Edward hesitatingly gets back into dating, and one response surprisingly takes him back to his broken past and the one who left him standing at the altar.  As Wolitzer takes Edward through a series of misbegotten adventures with his family as well as his dates, his life becomes a series of lessons easy to observe as a reader but probably hard to actually live through. He even suffers the death of the family dog, but finally Edward finds true love again, in an unlikely possibility, and receives the gracious blessing of his dead wife’s ninety year old mother.

When I was floundering, trying to decide what to read, my good friend came to the rescue with this book, and I am thankful for its witty and thoughtful tonic.  I needed a happy ending – and Wolitzer delivers – without cynicism.

Would It Kill You to Stop Doing That?

Having observed Japanese manners first hand in Hawaii, I was still surprised by some of the revelations in Henry Alford’s first chapter of Would It Kill You to Stop Doing That? Using a trip to Japan, the “Fort Knox of the World Manners Reserve,” as his baseline for creating his modern guide to manners, he stumbles through his own cultural gaffes but finds a few that would be nice to transfer when he returns to the United States, and some he would not (soup slurping). Mixing humor with common sense, Alford offers a universal source book on good manners, which he defines as no more than “treating one another well.”
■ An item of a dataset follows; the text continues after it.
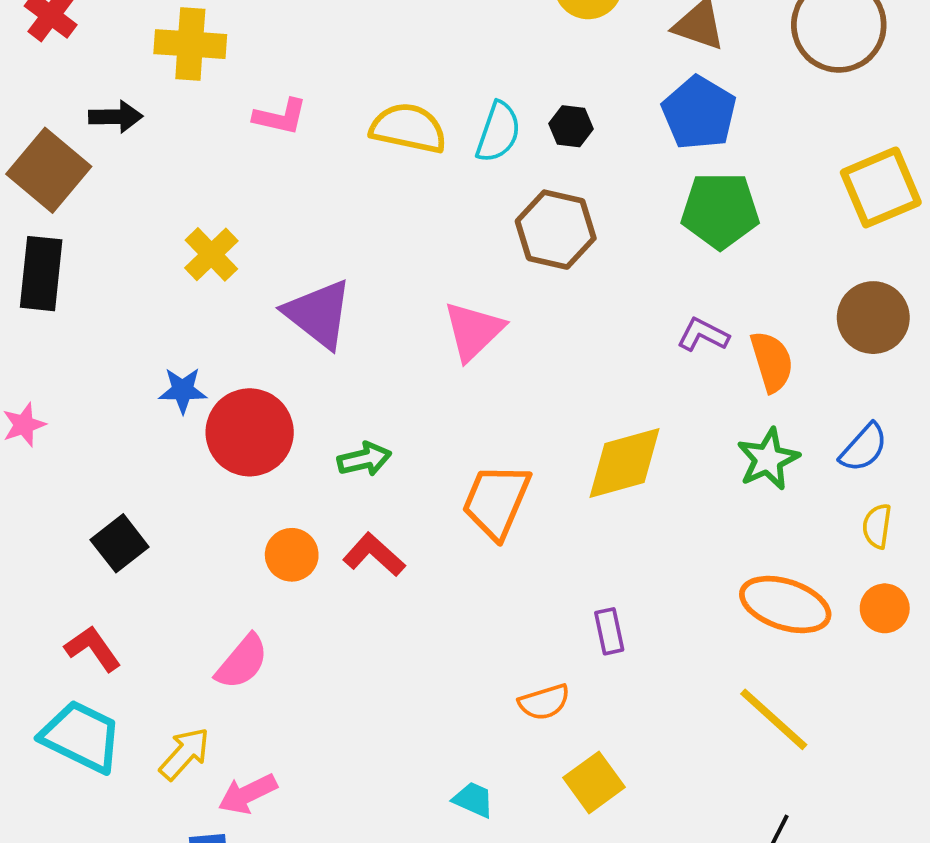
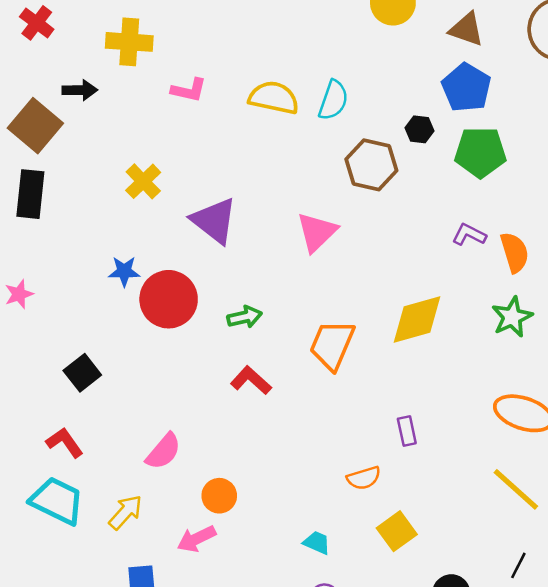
black hexagon: (571, 126) -> (420, 129), moved
orange circle: (292, 555) -> (219, 496), moved
pink arrow: (248, 794) -> (196, 539), moved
Alford does not pretend to be Emily Post or Judith Martin (Miss Manners), and suggests you refer to their well-versed publications for information on the proper fork to use, or the appropriate response to your mother-in-law’s views on rearing your children. Alford does have a list of 22 “commonly overlooked unpleasantries that we commit each day, without even knowing it.” Among my favorites:

  • Department Store Restraint: do not assume that person in the navy blazer with the vacant stare is a salesperson; better to ask that person – “have you seen a salesperson?”
  • The Drop-Off: wait until your friend is safely in his/her car, or has unlocked the front door, before squealing your tires to get away.
  • Pregnant or Well-Fed?: Never assume anyone is pregnant; wait for the person to tell you so.
  • Elder Pestering: “Most older folks do not like to be repeatedly asked, ‘Are you OK?’…Similarly, people with a terminal illness don’t want to hear ‘You look great.’ “

Emails can be landmines, and Alford devotes chapters on electronic communication, including Facebook. It might be better to reach out and call (I recently did when I realized my lengthy response required overediting and too many emoticons).

Noting that no one can demand better manners of others, Alford offers a few not so mannerly suggestions for bringing uncouth behavior to the attention of the less civil. One I may try:

Shine a flashlight on that person behind you in the audience who is unceremoniously chatting through the performance (verbally berating them would only add to the noise).

But he also offers his “lovely G’s” – lovely gestures, a list of ways to endear yourself to others with your good manners, for example, sending a picture of what you bought with that gift certificate with your thanks.

Alford ends with his new-found determination to transfer good manners to his home turf – New York City. He now volunteers as a tour guide, and shares the local etiquette, including how to steal a cab and how to ask intrusive questions.

A light and funny treatise on civility in the vein of an Oscar Wilde or Calvin Trillin, Alford’s Would It Kill You to Stop Doing That? also had some memorable lines that could be used to politely start party conversation. A few I will remember:

  • Old age is very, very taxing. The memory banks start to cloud, or to be covered with a caramel-colored, resinous sludge that is the mother of earwax.
  • A compliment to a woman “should be a single sunflower set on a windowsill for her to walk up to and admire, not three dozen roses delivered by an exhausted-looking bike messenger in an angel costume.”